● What is expected
Word for word, reproduce each line of the data below, omitting every image.

● Data supplied
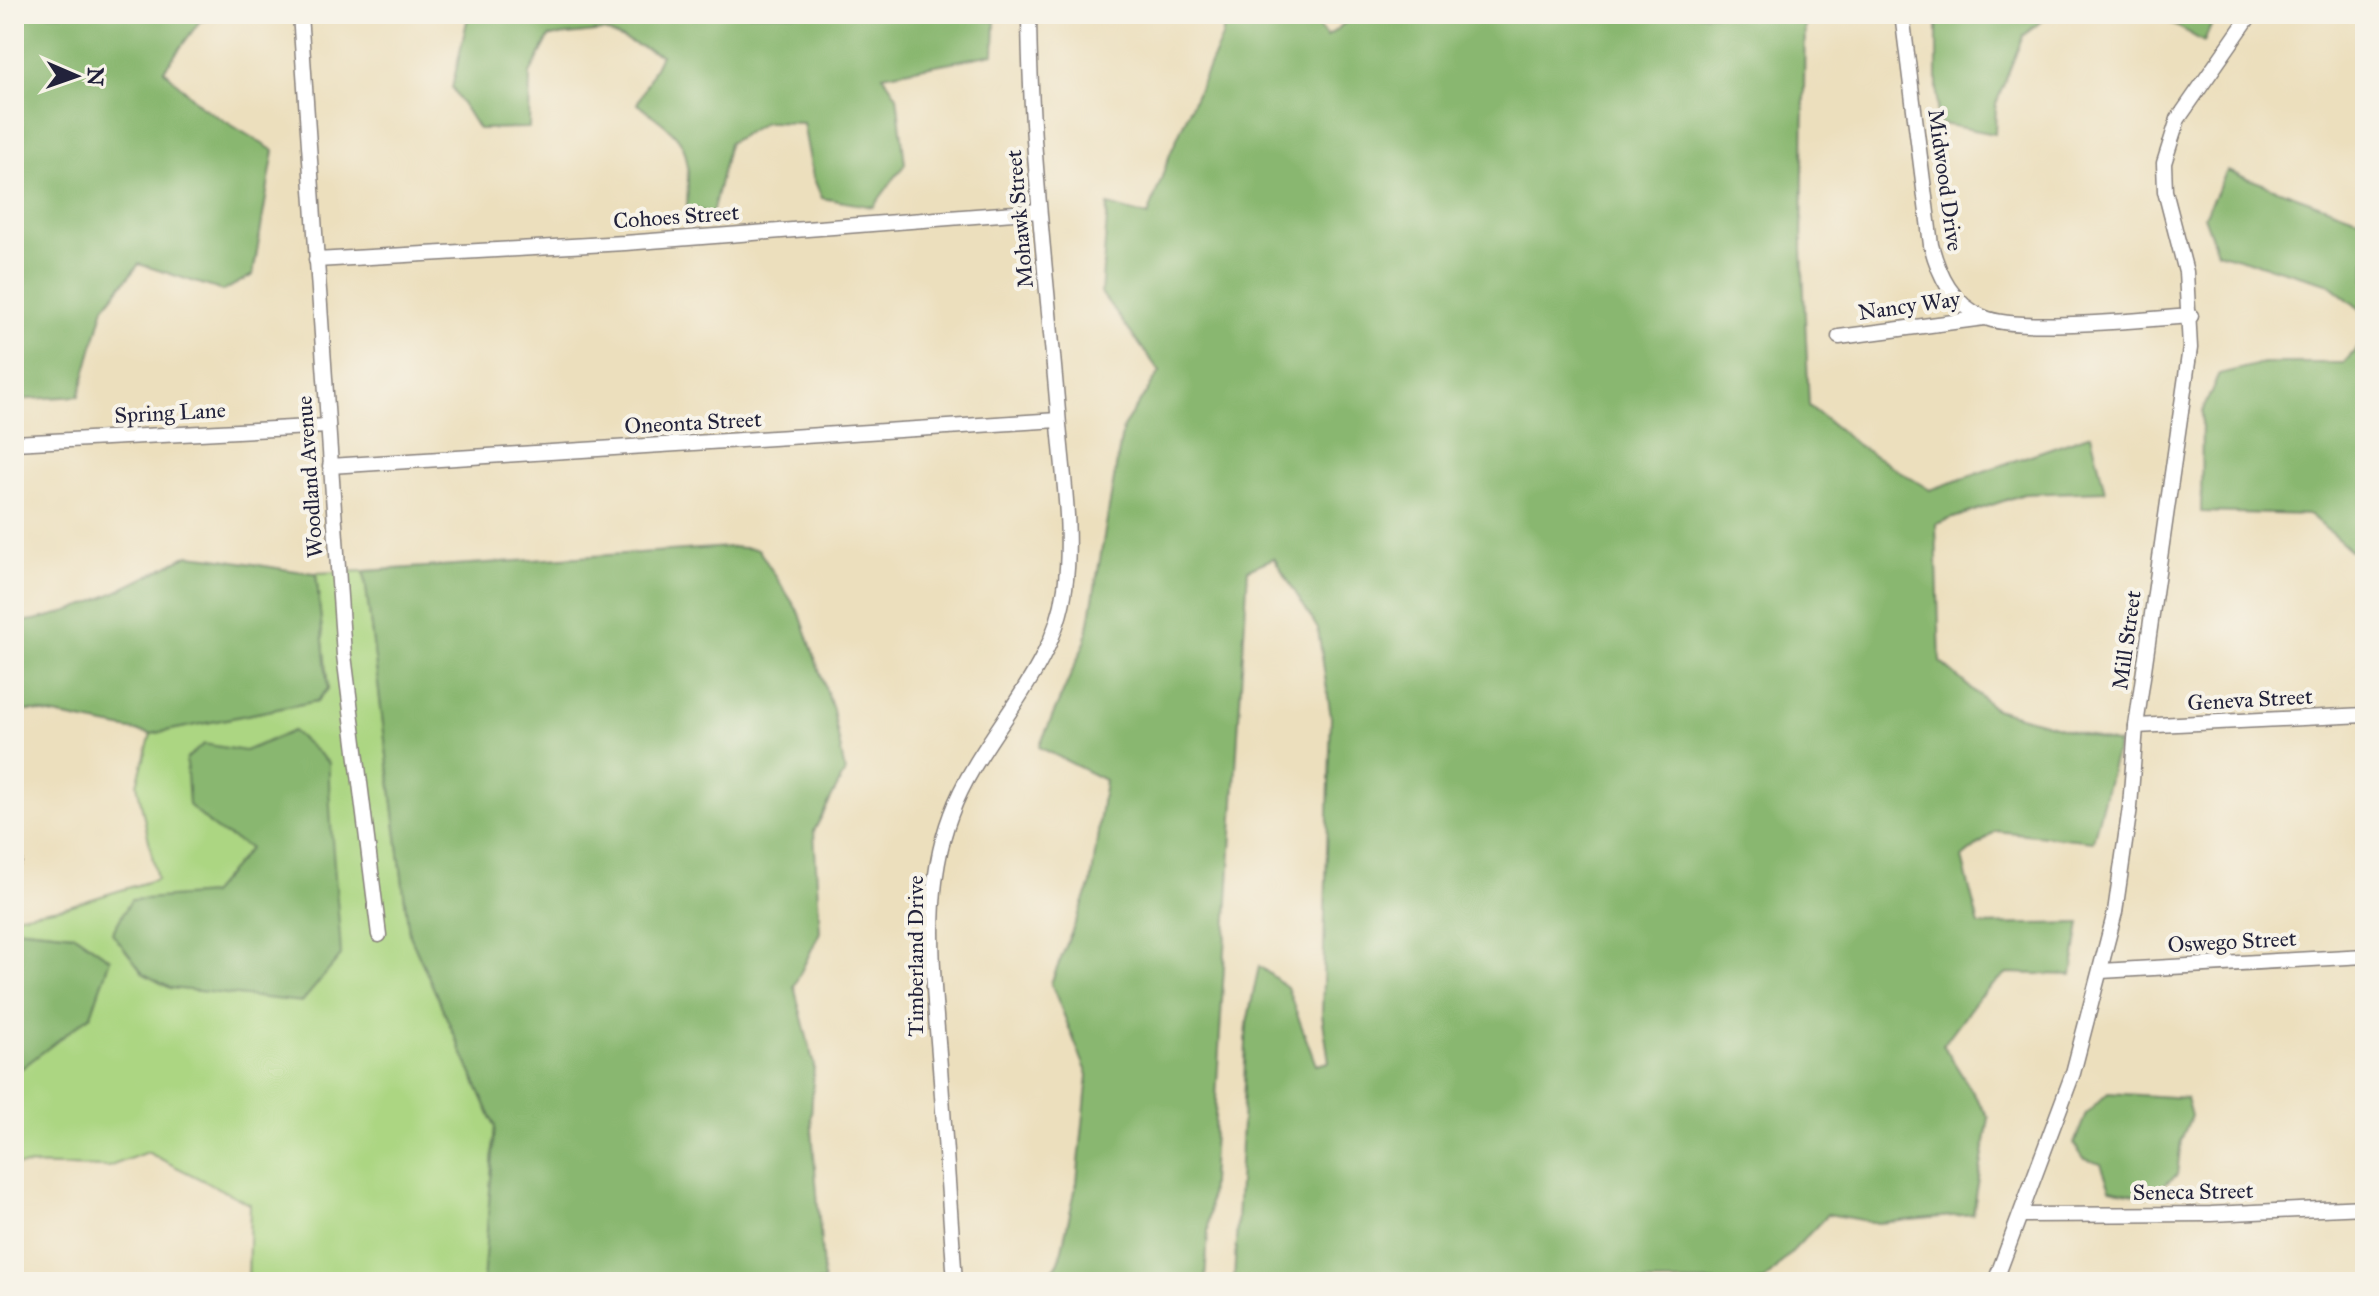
<svg xmlns="http://www.w3.org/2000/svg" width="2379" height="1296" font-family="'IM FELL Great Primer',serif">
	<style>
		.green { fill: #acd682; stroke: #677c5e; stroke-width: 2 }
		.forest { fill: #89b770; stroke: #566c56; stroke-width: 2 }
		.lines { fill: none; stroke-linecap: round; stroke-linejoin: round }
		.street-casing { stroke: #87807c; stroke-width: 17 }
		.street { stroke: #fff; stroke-width: 14 }
		.labels { text-anchor: middle; stroke-width: 8; stroke-linejoin: round; paint-order: stroke }
		.street-label { font-size: 22px; fill: #22223b; stroke: #f7f3e8 }
	</style>
	<rect width="100%" height="100%" fill="#f7f3e8"/>
	<filter id="ink" filterUnits="userSpaceOnUse"><feTurbulence type="fractalNoise" baseFrequency=".0125" numOctaves="2"/><feDisplacementMap in="SourceGraphic" scale="16" xChannelSelector="R" yChannelSelector="G"/><feConvolveMatrix kernelMatrix="1 2 1 2 8 2 1 2 1" color-interpolation-filters="sRGB"/></filter>
	<filter id="wash" filterUnits="userSpaceOnUse"><feTurbulence type="fractalNoise" baseFrequency=".006" numOctaves="4" result="noise"/><feDisplacementMap in="SourceGraphic" scale="32" xChannelSelector="R" yChannelSelector="G"/><feGaussianBlur stdDeviation="1.8" result="paint"/><feColorMatrix in="noise" values="0 0 0 0 0 0 0 0 0 0 0 0 0 0 0 0 0 1.4 0 .05"/><feComposite in="paint" operator="in"/></filter>
	<g filter="url(#wash)">
		<rect width="100%" height="100%" fill="#ecdfbd"/>
		<!-- green -->
		<path class="green" d="M364,571L409,933L495,1126L486,1243L487,1282H248L250,1204L147,1152L108,1167L14,1165V1074L91,1015L110,959L74,934L14,928V916L69,906L157,879L137,784L151,734L317,701L328,689L316,573Z"/>
		<!-- forest -->
		<g class="forest">
			<path d="M14,14H231L200,21L164,70L202,107L274,151L253,275L223,291L139,264L104,307L79,396L14,400Z"/>
			<path d="M472,14H917L995,21L994,54L883,75L897,96L905,164L873,207L822,198L813,177L803,123L765,122L729,143L712,214L687,207C690,143 688,141 637,104L661,55L604,31L549,37L530,74L529,128L478,129L452,88L467,21Z"/>
			<path d="M1226,14H1308L1327,37L1356,14H1805L1802,249L1809,406L1859,446L1930,490L2091,434L2105,491L2024,494L1936,524L1940,662L1995,709L2118,744L2093,841L1996,831L1962,858L1979,925L2080,923L2072,975L2007,973L1979,997L1943,1045L1989,1118L1973,1214L1878,1223L1828,1214L1763,1282H1234L1247,1023L1259,966L1287,987L1316,1065L1329,1062L1322,1014L1331,717L1318,629L1274,558L1248,569L1205,1282H1042L1059,1262L1077,1182L1088,1075L1051,983L1091,884L1105,780L1039,747L1086,640L1123,427L1160,372L1101,293L1108,205L1148,216L1170,154L1222,37Z"/>
			<path d="M1937,14H2050L2023,36L1996,104L1995,134L1937,123Z"/>
			<path d="M2156,14H2216L2204,42Z"/>
			<path d="M2227,171L2357,218L2365,212V313L2327,283L2217,252L2204,216Z"/>
			<path d="M2365,339V558L2350,550L2310,515L2201,512L2202,412L2219,374L2264,363H2344Z"/>
			<path d="M730,547L758,549L800,614L833,710L845,772L814,831L820,932L794,986L814,1065L811,1117L824,1282H483L495,1126L409,933L364,571Z"/>
			<path d="M188,555C232,558 273,570 316,573L328,689L317,701L151,734L34,711H14V623C78,616 132,584 188,555Z"/>
			<path d="M293,731L329,763C328,827 338,891 341,956L302,1002L170,988L144,974L112,933L131,900L210,894L250,848L215,829L189,805L186,759L204,744L245,751Z"/>
			<path d="M14,928L74,934L110,959L91,1015L14,1074Z"/>
			<path d="M2108,1093L2186,1098L2191,1116L2181,1140L2177,1175L2147,1197L2110,1189L2101,1164L2084,1159L2074,1144L2086,1114Z"/>
		</g>
	</g>
	<g filter="url(#ink)">
		<g class="lines">
			<defs>
				<g id="street">
					<path d="M300,14L344,655L379,935"/>
					<path d="M1902,14L1931,245C1939,275 1952,304 1983,317C2018,333 2147,319 2191,316"/>
					<path d="M316,260L625,243L1039,211"/>
					<path d="M1839,337L1984,318"/>
					<path d="M14,443L328,426"/>
					<path d="M330,466L1058,420"/>
					<path d="M2136,726L2365,715"/>
					<path d="M14,858L15,860"/>
					<path d="M2101,971L2365,956"/>
					<path d="M2023,1215L2211,1214L2365,1207"/>
					<path d="M955,1282C950,1210 945,1138 940,1067C934,984 921,893 951,814C980,735 1054,675 1065,588C1073,530 1062,470 1058,412C1047,279 1030,147 1029,14"/>
					<path d="M1995,1282L2073,1073L2115,912L2130,807L2136,726L2190,348L2186,272L2165,191L2164,163L2178,119L2251,14"/>
				</g>
			</defs>
			<!-- street casing -->
			<use href="#street" class="street-casing"/>
			<!-- street -->
			<use href="#street" class="street"/>
		</g>
	</g>
	<g class="labels">
		<!-- street labels -->
		<g class="street-label">
			<text transform="translate(1946 180) rotate(82)" y="8">Midwood Drive</text>
			<text transform="translate(676 216) rotate(-4)" y="8">Cohoes Street</text>
			<text transform="translate(1019 219) rotate(-95)" y="8">Mohawk Street</text>
			<text transform="translate(1909 305) rotate(-8)" y="8">Nancy Way</text>
			<text transform="translate(170 412) rotate(-3)" y="8">Spring Lane</text>
			<text transform="translate(693 422) rotate(-3)" y="8">Oneonta Street</text>
			<text transform="translate(309 477) rotate(-94)" y="8">Woodland Avenue</text>
			<text transform="translate(2126 640) rotate(-82)" y="8">Mill Street</text>
			<text transform="translate(2250 699) rotate(-3)" y="8">Geneva Street</text>
			<text transform="translate(2232 941) rotate(-3)" y="8">Oswego Street</text>
			<text transform="translate(915 956) rotate(-90)" y="8">Timberland Drive</text>
			<text transform="translate(2193 1191) rotate(-1)" y="8">Seneca Street</text>
		</g>
	</g>
	<!-- margin -->
	<rect width="2379" height="1296" fill="none" stroke="#f7f3e8" stroke-width="48"/>
	<!-- north arrow -->
	<g transform="translate(76 76) rotate(92)" stroke="#f7f3e8" stroke-width="6" paint-order="stroke">
	<path d="M0-6L14 30L0 20L-14 30Z" fill="#22223b"/>
	<text y="-12" font-size="22" font-weight="bold" text-anchor="middle" fill="#22223b">N</text>
	</g>
</svg>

● Written response
<svg xmlns="http://www.w3.org/2000/svg" width="2379" height="1296" font-family="'IM FELL Great Primer',serif">
	<style>
		.green { fill: #acd682; stroke: #677c5e; stroke-width: 2 }
		.forest { fill: #89b770; stroke: #566c56; stroke-width: 2 }
		.lines { fill: none; stroke-linecap: round; stroke-linejoin: round }
		.street-casing { stroke: #87807c; stroke-width: 17 }
		.street { stroke: #fff; stroke-width: 14 }
		.labels { text-anchor: middle; stroke-width: 8; stroke-linejoin: round; paint-order: stroke }
		.street-label { font-size: 22px; fill: #22223b; stroke: #f7f3e8 }
	</style>
	<rect width="100%" height="100%" fill="#f7f3e8"/>
	<filter id="ink" filterUnits="userSpaceOnUse"><feTurbulence type="fractalNoise" baseFrequency=".0125" numOctaves="2"/><feDisplacementMap in="SourceGraphic" scale="16" xChannelSelector="R" yChannelSelector="G"/><feConvolveMatrix kernelMatrix="1 2 1 2 8 2 1 2 1" color-interpolation-filters="sRGB"/></filter>
	<filter id="wash" filterUnits="userSpaceOnUse"><feTurbulence type="fractalNoise" baseFrequency=".006" numOctaves="4" result="noise"/><feDisplacementMap in="SourceGraphic" scale="32" xChannelSelector="R" yChannelSelector="G"/><feGaussianBlur stdDeviation="1.8" result="paint"/><feColorMatrix in="noise" values="0 0 0 0 0 0 0 0 0 0 0 0 0 0 0 0 0 1.4 0 .05"/><feComposite in="paint" operator="in"/></filter>
	<g filter="url(#wash)">
		<rect width="100%" height="100%" fill="#ecdfbd"/>
		<!-- green -->
		<path class="green" d="M364,571L409,933L495,1126L486,1243L487,1282H248L250,1204L147,1152L108,1167L14,1165V1074L91,1015L110,959L74,934L14,928V916L69,906L157,879L137,784L151,734L317,701L328,689L316,573Z"/>
		<!-- forest -->
		<g class="forest">
			<path d="M14,14H231L200,21L164,70L202,107L274,151L253,275L223,291L139,264L104,307L79,396L14,400Z"/>
			<path d="M472,14H917L995,21L994,54L883,75L897,96L905,164L873,207L822,198L813,177L803,123L765,122L729,143L712,214L687,207C690,143 688,141 637,104L661,55L604,31L549,37L530,74L529,128L478,129L452,88L467,21Z"/>
			<path d="M1226,14H1308L1327,37L1356,14H1805L1802,249L1809,406L1859,446L1930,490L2091,434L2105,491L2024,494L1936,524L1940,662L1995,709L2118,744L2093,841L1996,831L1962,858L1979,925L2080,923L2072,975L2007,973L1979,997L1943,1045L1989,1118L1973,1214L1878,1223L1828,1214L1763,1282H1234L1247,1023L1259,966L1287,987L1316,1065L1329,1062L1322,1014L1331,717L1318,629L1274,558L1248,569L1205,1282H1042L1059,1262L1077,1182L1088,1075L1051,983L1091,884L1105,780L1039,747L1086,640L1123,427L1160,372L1101,293L1108,205L1148,216L1170,154L1222,37Z"/>
			<path d="M1937,14H2050L2023,36L1996,104L1995,134L1937,123Z"/>
			<path d="M2156,14H2216L2204,42Z"/>
			<path d="M2227,171L2357,218L2365,212V313L2327,283L2217,252L2204,216Z"/>
			<path d="M2365,339V558L2350,550L2310,515L2201,512L2202,412L2219,374L2264,363H2344Z"/>
			<path d="M730,547L758,549L800,614L833,710L845,772L814,831L820,932L794,986L814,1065L811,1117L824,1282H483L495,1126L409,933L364,571Z"/>
			<path d="M188,555C232,558 273,570 316,573L328,689L317,701L151,734L34,711H14V623C78,616 132,584 188,555Z"/>
			<path d="M293,731L329,763C328,827 338,891 341,956L302,1002L170,988L144,974L112,933L131,900L210,894L250,848L215,829L189,805L186,759L204,744L245,751Z"/>
			<path d="M14,928L74,934L110,959L91,1015L14,1074Z"/>
			<path d="M2108,1093L2186,1098L2191,1116L2181,1140L2177,1175L2147,1197L2110,1189L2101,1164L2084,1159L2074,1144L2086,1114Z"/>
		</g>
	</g>
	<g filter="url(#ink)">
		<g class="lines">
			<defs>
				<g id="street">
					<path d="M300,14L344,655L379,935"/>
					<path d="M1902,14L1931,245C1939,275 1952,304 1983,317C2018,333 2147,319 2191,316"/>
					<path d="M316,260L625,243L1039,211"/>
					<path d="M1839,337L1984,318"/>
					<path d="M14,443L328,426"/>
					<path d="M330,466L1058,420"/>
					<path d="M2136,726L2365,715"/>
					<path d="M14,858L15,860"/>
					<path d="M2101,971L2365,956"/>
					<path d="M2023,1215L2211,1214L2365,1207"/>
					<path d="M955,1282C950,1210 945,1138 940,1067C934,984 921,893 951,814C980,735 1054,675 1065,588C1073,530 1062,470 1058,412C1047,279 1030,147 1029,14"/>
					<path d="M1995,1282L2073,1073L2115,912L2130,807L2136,726L2190,348L2186,272L2165,191L2164,163L2178,119L2251,14"/>
				</g>
			</defs>
			<!-- street casing -->
			<use href="#street" class="street-casing"/>
			<!-- street -->
			<use href="#street" class="street"/>
		</g>
	</g>
	<g class="labels">
		<!-- street labels -->
		<g class="street-label">
			<text transform="translate(1946 180) rotate(82)" y="8">Midwood Drive</text>
			<text transform="translate(676 216) rotate(-4)" y="8">Cohoes Street</text>
			<text transform="translate(1019 219) rotate(-95)" y="8">Mohawk Street</text>
			<text transform="translate(1909 305) rotate(-8)" y="8">Nancy Way</text>
			<text transform="translate(170 412) rotate(-3)" y="8">Spring Lane</text>
			<text transform="translate(693 422) rotate(-3)" y="8">Oneonta Street</text>
			<text transform="translate(309 477) rotate(-94)" y="8">Woodland Avenue</text>
			<text transform="translate(2126 640) rotate(-82)" y="8">Mill Street</text>
			<text transform="translate(2250 699) rotate(-3)" y="8">Geneva Street</text>
			<text transform="translate(2232 941) rotate(-3)" y="8">Oswego Street</text>
			<text transform="translate(915 956) rotate(-90)" y="8">Timberland Drive</text>
			<text transform="translate(2193 1191) rotate(-1)" y="8">Seneca Street</text>
		</g>
	</g>
	<!-- margin -->
	<rect width="2379" height="1296" fill="none" stroke="#f7f3e8" stroke-width="48"/>
	<!-- north arrow -->
	<g transform="translate(76 76) rotate(92)" stroke="#f7f3e8" stroke-width="6" paint-order="stroke">
	<path d="M0-6L14 30L0 20L-14 30Z" fill="#22223b"/>
	<text y="-12" font-size="22" font-weight="bold" text-anchor="middle" fill="#22223b">N</text>
	</g>
</svg>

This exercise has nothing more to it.